** TASK INSTRUCTIONS **
Repeat each line of the material below exactly as it appears, minus any pictures.

** SUPPLIED DATA **
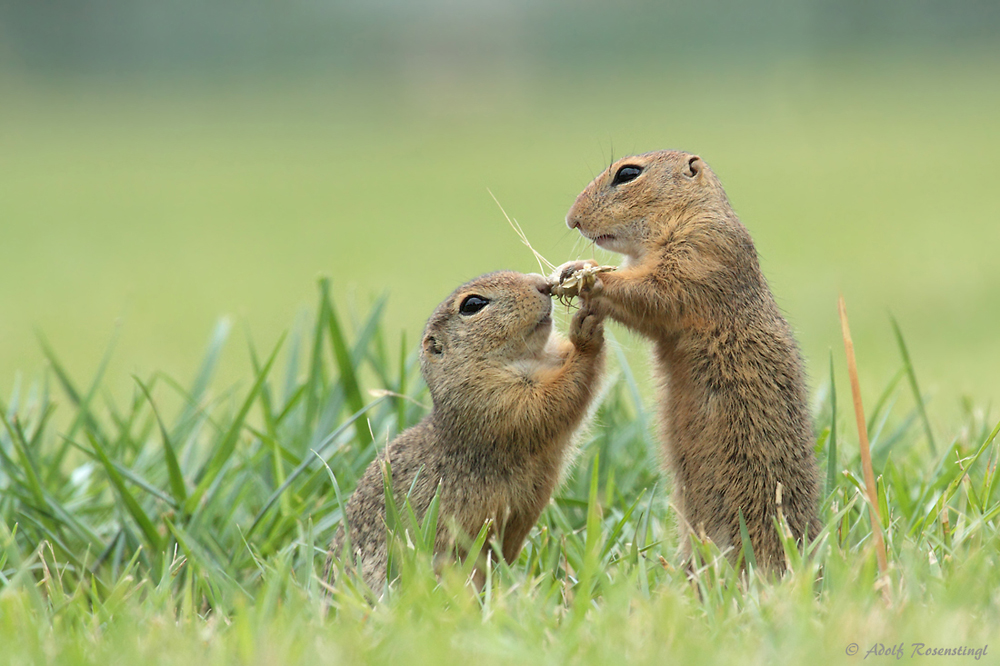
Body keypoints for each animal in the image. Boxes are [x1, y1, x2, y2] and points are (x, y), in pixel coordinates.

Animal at [556, 149, 820, 572]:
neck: (686, 215)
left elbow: (657, 293)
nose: (572, 219)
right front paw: (578, 295)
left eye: (628, 174)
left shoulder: (703, 250)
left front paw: (589, 278)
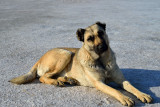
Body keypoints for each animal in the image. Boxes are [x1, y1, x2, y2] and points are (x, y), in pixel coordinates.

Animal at [9, 21, 152, 106]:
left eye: (101, 33)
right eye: (89, 39)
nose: (102, 47)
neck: (101, 61)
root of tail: (39, 59)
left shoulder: (122, 80)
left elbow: (132, 87)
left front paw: (143, 94)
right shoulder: (99, 83)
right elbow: (114, 90)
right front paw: (124, 97)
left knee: (52, 76)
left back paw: (68, 80)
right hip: (66, 53)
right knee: (43, 77)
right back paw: (57, 82)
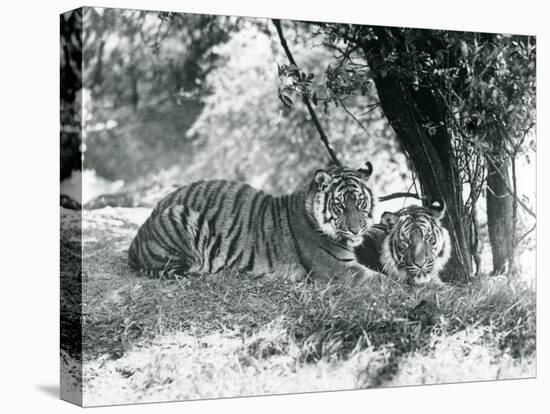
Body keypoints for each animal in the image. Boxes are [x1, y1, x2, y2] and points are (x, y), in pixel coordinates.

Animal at [128, 163, 380, 284]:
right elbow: (383, 281)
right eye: (340, 206)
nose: (356, 229)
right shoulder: (339, 269)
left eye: (360, 202)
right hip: (179, 216)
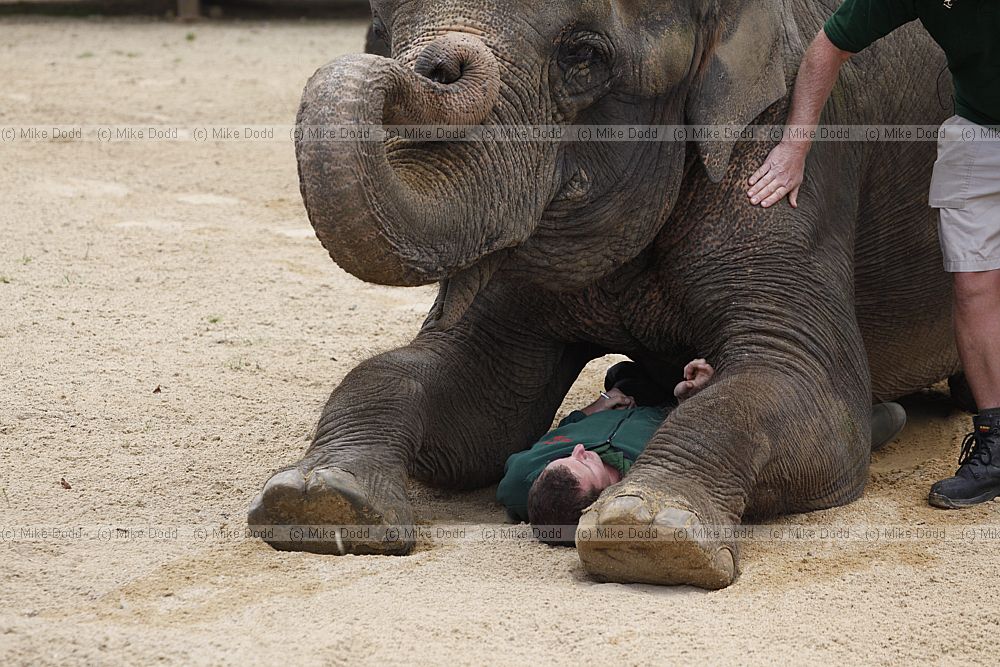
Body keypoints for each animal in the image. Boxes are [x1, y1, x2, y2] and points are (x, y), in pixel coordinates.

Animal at [248, 0, 961, 589]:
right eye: (382, 23)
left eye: (583, 55)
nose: (435, 66)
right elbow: (474, 399)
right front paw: (317, 500)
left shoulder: (794, 155)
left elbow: (808, 389)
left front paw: (651, 531)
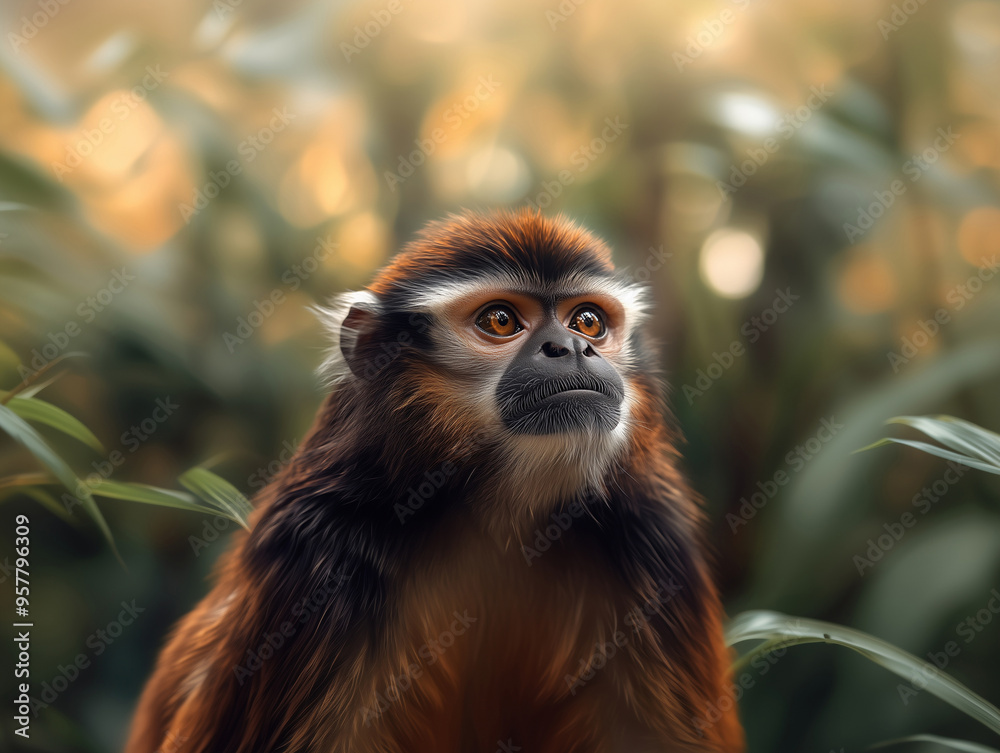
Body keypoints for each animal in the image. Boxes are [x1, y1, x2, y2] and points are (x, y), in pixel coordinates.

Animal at [126, 210, 744, 753]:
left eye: (587, 321)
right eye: (501, 321)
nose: (571, 347)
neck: (502, 517)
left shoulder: (653, 538)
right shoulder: (315, 554)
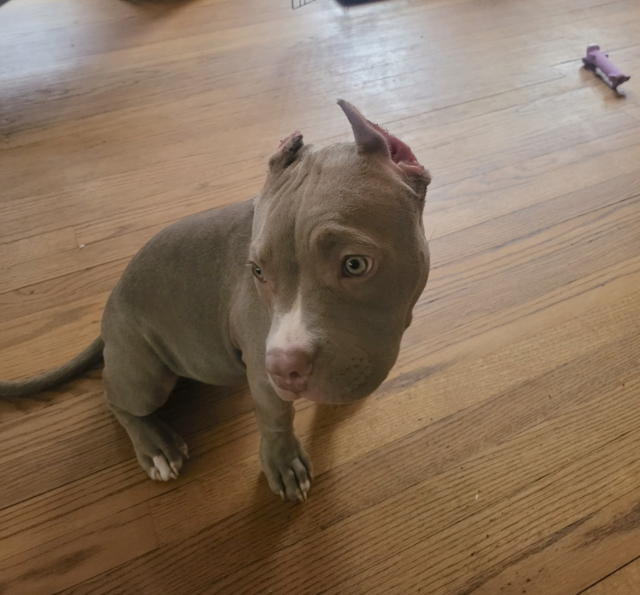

** RESULT OF THIS TASK **
Body keypoints for each animal in the image. Boxes are [x1, y1, x2, y2] and points are (x, y), in pixel coordinates.

Animal at [556, 149, 820, 572]:
neck: (686, 215)
left elbow: (657, 293)
nose: (572, 219)
right front paw: (578, 295)
left eye: (628, 174)
left shoulder: (703, 250)
left front paw: (589, 278)
Body keypoints for each animal in the image. Boxes are [x1, y1, x2, y2] and points are (x, y), in pixel coordinates.

Animal at [9, 21, 152, 106]:
left eye: (101, 33)
right eye: (89, 39)
nose: (102, 47)
neck: (101, 61)
root of tail: (39, 59)
left shoulder: (122, 80)
left elbow: (132, 87)
left front paw: (143, 94)
right shoulder: (99, 83)
right elbow: (114, 90)
right front paw: (124, 97)
left knee: (52, 76)
left back paw: (68, 80)
right hip: (66, 53)
right knee: (43, 77)
right back paw: (57, 82)
Body keypoints for each animal in the image. Boxes are [x1, y1, x2, y2] and points are (x, y), in pixel coordinates.

Animal at [128, 163, 380, 284]:
right elbow: (383, 281)
right eye: (340, 206)
nose: (356, 229)
right shoulder: (339, 269)
left eye: (360, 202)
right hip: (179, 216)
Body keypoints for each animal in the image. Boxes are [x1, y1, x2, y2] and points are (x, y), in pixel coordinates.

Animal at [248, 0, 961, 589]:
right eye: (382, 23)
left eye: (583, 55)
nose: (435, 66)
right elbow: (474, 399)
right front paw: (317, 500)
left shoulder: (794, 155)
left elbow: (808, 389)
left front paw: (651, 531)
Body keypoints for each animal in the image. Boxes are [x1, y1, x2, y2] and points are (x, y), in pixel coordinates.

Animal at [126, 210, 744, 753]:
left eye: (587, 321)
right eye: (501, 321)
nose: (571, 347)
neck: (502, 517)
left shoulder: (653, 538)
right shoulder: (315, 554)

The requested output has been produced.